__Instructions for the task__
Go through all the records and put "川崎フロンターレ" in place of every "フロンターレ", then write the lines out again with nothing else changed.

::: Supplied data :::

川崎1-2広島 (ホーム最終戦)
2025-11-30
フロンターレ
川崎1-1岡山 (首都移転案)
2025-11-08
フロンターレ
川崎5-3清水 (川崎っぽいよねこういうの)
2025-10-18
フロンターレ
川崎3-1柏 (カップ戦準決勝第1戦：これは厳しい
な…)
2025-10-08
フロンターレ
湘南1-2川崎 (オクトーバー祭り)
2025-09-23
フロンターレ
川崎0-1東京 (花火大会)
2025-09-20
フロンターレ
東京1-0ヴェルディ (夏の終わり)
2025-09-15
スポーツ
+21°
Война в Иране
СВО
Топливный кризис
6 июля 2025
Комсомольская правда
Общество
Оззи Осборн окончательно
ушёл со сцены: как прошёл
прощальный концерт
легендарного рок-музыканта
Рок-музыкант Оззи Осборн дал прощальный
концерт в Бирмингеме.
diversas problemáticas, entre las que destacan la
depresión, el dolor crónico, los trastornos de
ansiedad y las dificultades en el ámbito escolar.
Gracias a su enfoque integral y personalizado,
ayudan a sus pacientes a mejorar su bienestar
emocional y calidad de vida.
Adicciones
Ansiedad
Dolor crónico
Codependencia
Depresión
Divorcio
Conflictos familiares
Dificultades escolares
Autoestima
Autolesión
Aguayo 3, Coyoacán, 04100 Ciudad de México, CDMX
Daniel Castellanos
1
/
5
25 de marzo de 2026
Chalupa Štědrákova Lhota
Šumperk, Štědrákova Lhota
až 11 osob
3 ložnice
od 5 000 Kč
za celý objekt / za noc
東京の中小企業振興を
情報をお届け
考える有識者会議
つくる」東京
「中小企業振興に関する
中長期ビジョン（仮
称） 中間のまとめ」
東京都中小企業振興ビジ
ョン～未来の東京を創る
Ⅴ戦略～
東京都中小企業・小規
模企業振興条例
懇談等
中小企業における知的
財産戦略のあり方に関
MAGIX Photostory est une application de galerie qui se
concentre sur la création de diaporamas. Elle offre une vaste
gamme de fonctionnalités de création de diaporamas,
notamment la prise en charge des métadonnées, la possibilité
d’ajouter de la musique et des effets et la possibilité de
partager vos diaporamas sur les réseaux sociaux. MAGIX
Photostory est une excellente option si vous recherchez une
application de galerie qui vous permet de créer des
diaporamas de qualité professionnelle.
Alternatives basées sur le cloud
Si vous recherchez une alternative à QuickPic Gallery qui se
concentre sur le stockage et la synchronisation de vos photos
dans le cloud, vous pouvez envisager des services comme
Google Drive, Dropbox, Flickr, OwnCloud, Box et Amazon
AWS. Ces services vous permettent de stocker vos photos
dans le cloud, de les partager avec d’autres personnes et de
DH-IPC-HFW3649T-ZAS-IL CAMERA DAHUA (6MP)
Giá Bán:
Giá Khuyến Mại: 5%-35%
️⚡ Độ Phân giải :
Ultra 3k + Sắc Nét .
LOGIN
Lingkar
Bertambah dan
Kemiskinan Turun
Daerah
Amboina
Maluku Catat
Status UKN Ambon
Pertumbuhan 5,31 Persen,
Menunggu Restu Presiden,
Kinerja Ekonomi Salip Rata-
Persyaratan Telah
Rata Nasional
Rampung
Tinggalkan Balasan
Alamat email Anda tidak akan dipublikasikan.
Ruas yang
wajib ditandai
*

:::

__Reply to the task__
川崎1-2広島 (ホーム最終戦)
2025-11-30
川崎フロンターレ
川崎1-1岡山 (首都移転案)
2025-11-08
川崎フロンターレ
川崎5-3清水 (川崎っぽいよねこういうの)
2025-10-18
川崎フロンターレ
川崎3-1柏 (カップ戦準決勝第1戦：これは厳しい
な…)
2025-10-08
川崎フロンターレ
湘南1-2川崎 (オクトーバー祭り)
2025-09-23
川崎フロンターレ
川崎0-1東京 (花火大会)
2025-09-20
川崎フロンターレ
東京1-0ヴェルディ (夏の終わり)
2025-09-15
スポーツ
+21°
Война в Иране
СВО
Топливный кризис
6 июля 2025
Комсомольская правда
Общество
Оззи Осборн окончательно
ушёл со сцены: как прошёл
прощальный концерт
легендарного рок-музыканта
Рок-музыкант Оззи Осборн дал прощальный
концерт в Бирмингеме.
diversas problemáticas, entre las que destacan la
depresión, el dolor crónico, los trastornos de
ansiedad y las dificultades en el ámbito escolar.
Gracias a su enfoque integral y personalizado,
ayudan a sus pacientes a mejorar su bienestar
emocional y calidad de vida.
Adicciones
Ansiedad
Dolor crónico
Codependencia
Depresión
Divorcio
Conflictos familiares
Dificultades escolares
Autoestima
Autolesión
Aguayo 3, Coyoacán, 04100 Ciudad de México, CDMX
Daniel Castellanos
1
/
5
25 de marzo de 2026
Chalupa Štědrákova Lhota
Šumperk, Štědrákova Lhota
až 11 osob
3 ložnice
od 5 000 Kč
za celý objekt / za noc
東京の中小企業振興を
情報をお届け
考える有識者会議
つくる」東京
「中小企業振興に関する
中長期ビジョン（仮
称） 中間のまとめ」
東京都中小企業振興ビジ
ョン～未来の東京を創る
Ⅴ戦略～
東京都中小企業・小規
模企業振興条例
懇談等
中小企業における知的
財産戦略のあり方に関
MAGIX Photostory est une application de galerie qui se
concentre sur la création de diaporamas. Elle offre une vaste
gamme de fonctionnalités de création de diaporamas,
notamment la prise en charge des métadonnées, la possibilité
d’ajouter de la musique et des effets et la possibilité de
partager vos diaporamas sur les réseaux sociaux. MAGIX
Photostory est une excellente option si vous recherchez une
application de galerie qui vous permet de créer des
diaporamas de qualité professionnelle.
Alternatives basées sur le cloud
Si vous recherchez une alternative à QuickPic Gallery qui se
concentre sur le stockage et la synchronisation de vos photos
dans le cloud, vous pouvez envisager des services comme
Google Drive, Dropbox, Flickr, OwnCloud, Box et Amazon
AWS. Ces services vous permettent de stocker vos photos
dans le cloud, de les partager avec d’autres personnes et de
DH-IPC-HFW3649T-ZAS-IL CAMERA DAHUA (6MP)
Giá Bán:
Giá Khuyến Mại: 5%-35%
️⚡ Độ Phân giải :
Ultra 3k + Sắc Nét .
LOGIN
Lingkar
Bertambah dan
Kemiskinan Turun
Daerah
Amboina
Maluku Catat
Status UKN Ambon
Pertumbuhan 5,31 Persen,
Menunggu Restu Presiden,
Kinerja Ekonomi Salip Rata-
Persyaratan Telah
Rata Nasional
Rampung
Tinggalkan Balasan
Alamat email Anda tidak akan dipublikasikan.
Ruas yang
wajib ditandai
*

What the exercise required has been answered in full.